In recent years, scientific libraries in particular have digitised extensive collections of images. Searchable full texts can be automatically generated from these image data using OCR procedures. The added value provided by the use of digital full texts is indispensable in many scientific disciplines today, especially in the field of humanities research.

So far, however, access to the electronic full text is often not possible or only possible in an insufficient form. Many historical holdings are available in digitalised form through the “Verzeichnisse der im deutschen Sprachbereich erschienenen Drucke” (VD). Results from common OCR procedures have so far been insufficient. In particular, old print types, especially fracture, are hardly recognized.

There is a need for development here, which we are uncovering in OCR-D. We build on the already existing tools and investigations. By a new combination, in rare cases also by new development, the OCR process for VD prints shall be specialized. Thereby we are looking for answers to current technical, information scientific and organisational problems.
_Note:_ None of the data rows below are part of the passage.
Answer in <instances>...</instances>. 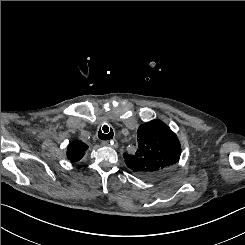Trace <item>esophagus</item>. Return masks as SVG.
I'll list each match as a JSON object with an SVG mask.
<instances>
[{
	"mask_svg": "<svg viewBox=\"0 0 245 245\" xmlns=\"http://www.w3.org/2000/svg\"><path fill=\"white\" fill-rule=\"evenodd\" d=\"M110 141H108V140H104V141H102V145L103 146H110Z\"/></svg>",
	"mask_w": 245,
	"mask_h": 245,
	"instance_id": "1",
	"label": "esophagus"
}]
</instances>
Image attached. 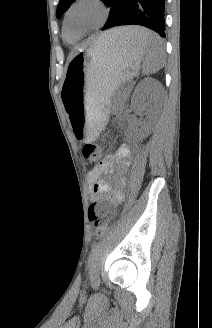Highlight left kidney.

The project is funded by the German Research Foundation (DFG) and will run for three years until September 2018. In the first phase, needs will be identified and concepts for the further development will be developed. The cooperation structure will be consolidated and continued in the second phase. In this phase, calls for proposals for pilot projects will be issued, which will enable other institutions to participate. In all steps we welcome a lively exchange with colleagues from related projects and institutions as well as service providers.

At the end of the overall project, a consolidated procedure for the OCR processing of digitised material from the printed German cultural heritage of the 16th to 19th centuries will be developed.